自覚できるようになったのは大人になってからですが、振り返れば、昔から友達も知らず識らずのうちに顔つきで選んでいたように思います。すなわち、直感です。
しかし、結果的にこれは正しい選択だったと思います。なぜなら、幸いにも30年、40年、50年と長く付き合ってくれている友達ばかりなのです。定期的に会ったりするわけではありませんが、連絡をすれば、いつでも会える。そんな関係性の友達が多い。それは、「顔つきで選ぶ」という直感が正しかったからだと思います。

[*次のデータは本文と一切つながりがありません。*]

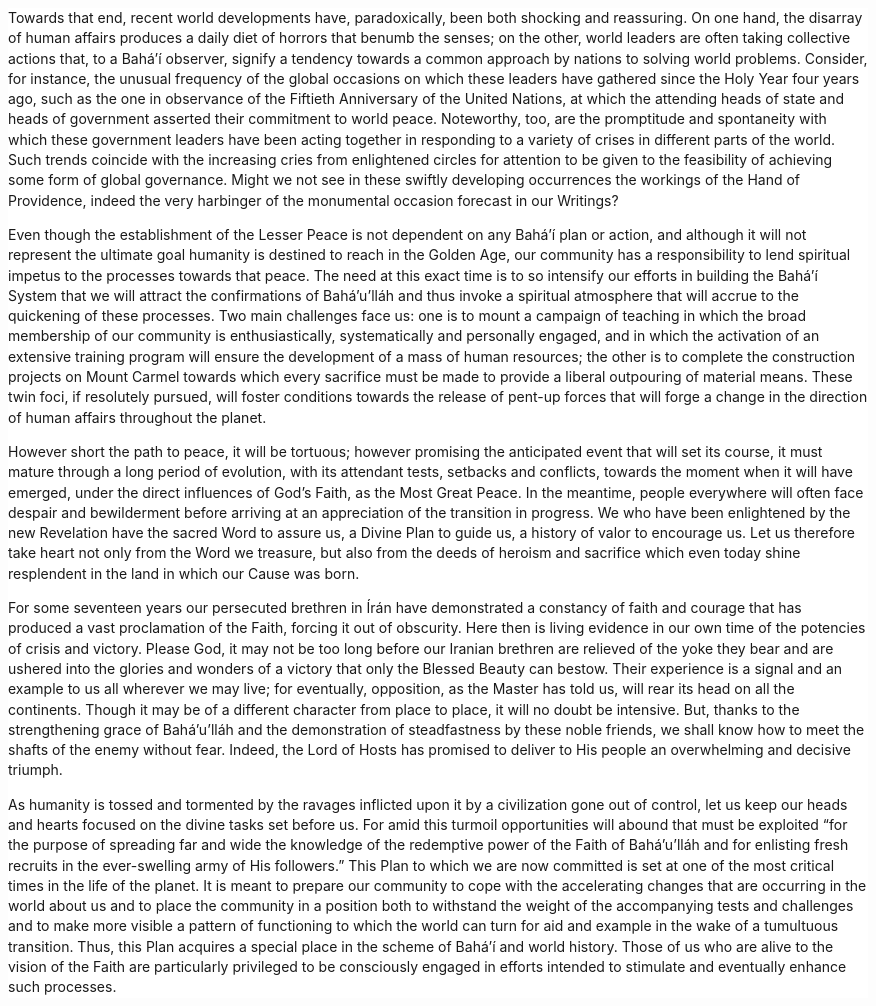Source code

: Towards that end, recent world developments have, paradoxically, been both shocking and reassuring. On one hand, the disarray of human affairs produces a daily diet of horrors that benumb the senses; on the other, world leaders are often taking collective actions that, to a Bahá’í observer, signify a tendency towards a common approach by nations to solving world problems. Consider, for instance, the unusual frequency of the global occasions on which these leaders have gathered since the Holy Year four years ago, such as the one in observance of the Fiftieth Anniversary of the United Nations, at which the attending heads of state and heads of government asserted their commitment to world peace. Noteworthy, too, are the promptitude and spontaneity with which these government leaders have been acting together in responding to a variety of crises in different parts of the world. Such trends coincide with the increasing cries from enlightened circles for attention to be given to the feasibility of achieving some form of global governance. Might we not see in these swiftly developing occurrences the workings of the Hand of Providence, indeed the very harbinger of the monumental occasion forecast in our Writings?

Even though the establishment of the Lesser Peace is not dependent on any Bahá’í plan or action, and although it will not represent the ultimate goal humanity is destined to reach in the Golden Age, our community has a responsibility to lend spiritual impetus to the processes towards that peace. The need at this exact time is to so intensify our efforts in building the Bahá’í System that we will attract the confirmations of Bahá’u’lláh and thus invoke a spiritual atmosphere that will accrue to the quickening of these processes. Two main challenges face us: one is to mount a campaign of teaching in which the broad membership of our community is enthusiastically, systematically and personally engaged, and in which the activation of an extensive training program will ensure the development of a mass of human resources; the other is to complete the construction projects on Mount Carmel towards which every sacrifice must be made to provide a liberal outpouring of material means. These twin foci, if resolutely pursued, will foster conditions towards the release of pent-up forces that will forge a change in the direction of human affairs throughout the planet.

However short the path to peace, it will be tortuous; however promising the anticipated event that will set its course, it must mature through a long period of evolution, with its attendant tests, setbacks and conflicts, towards the moment when it will have emerged, under the direct influences of God’s Faith, as the Most Great Peace. In the meantime, people everywhere will often face despair and bewilderment before arriving at an appreciation of the transition in progress. We who have been enlightened by the new Revelation have the sacred Word to assure us, a Divine Plan to guide us, a history of valor to encourage us. Let us therefore take heart not only from the Word we treasure, but also from the deeds of heroism and sacrifice which even today shine resplendent in the land in which our Cause was born.

For some seventeen years our persecuted brethren in Írán have demonstrated a constancy of faith and courage that has produced a vast proclamation of the Faith, forcing it out of obscurity. Here then is living evidence in our own time of the potencies of crisis and victory. Please God, it may not be too long before our Iranian brethren are relieved of the yoke they bear and are ushered into the glories and wonders of a victory that only the Blessed Beauty can bestow. Their experience is a signal and an example to us all wherever we may live; for eventually, opposition, as the Master has told us, will rear its head on all the continents. Though it may be of a different character from place to place, it will no doubt be intensive. But, thanks to the strengthening grace of Bahá’u’lláh and the demonstration of steadfastness by these noble friends, we shall know how to meet the shafts of the enemy without fear. Indeed, the Lord of Hosts has promised to deliver to His people an overwhelming and decisive triumph.

As humanity is tossed and tormented by the ravages inflicted upon it by a civilization gone out of control, let us keep our heads and hearts focused on the divine tasks set before us. For amid this turmoil opportunities will abound that must be exploited “for the purpose of spreading far and wide the knowledge of the redemptive power of the Faith of Bahá’u’lláh and for enlisting fresh recruits in the ever-swelling army of His followers.” This Plan to which we are now committed is set at one of the most critical times in the life of the planet. It is meant to prepare our community to cope with the accelerating changes that are occurring in the world about us and to place the community in a position both to withstand the weight of the accompanying tests and challenges and to make more visible a pattern of functioning to which the world can turn for aid and example in the wake of a tumultuous transition. Thus, this Plan acquires a special place in the scheme of Bahá’í and world history. Those of us who are alive to the vision of the Faith are particularly privileged to be consciously engaged in efforts intended to stimulate and eventually enhance such processes.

友達とは、極めて大事な存在です。28歳で失業して何もかも失ったとき、何人もの友人が助けてくれました。あからさまに慰めるわけではありません。当たり前のようにやってきて、みんなで大騒ぎして帰っていく。私にとって、それがどれほどの励ましになったか。クヨクヨしている場合ではない、と思い知らされたのでした。
友達を選ぶとき、見るべきは顔つきであり、大事にすべきは直感。これは裏を返せば、自分も相手から見られている、ということでもあります。
自分がどんな顔つきをしているのかは、自分ではわからないかもしれません。しかし、すべては顔に出ているのです。どんなに取り繕っても、ごまかしようがない。
だからこそ、誰にも恥じるところのないように、きちんと生きなければいけない、ということです。いくら言葉ではきれいごとを並べても、心の中で考えていること、あるいは人が見ていないところでの行動、そういうものは、知らず識らずのうちに、顔つきに出てしまう可能性が高いから。そして自分も、顔つきで選ばれているのです。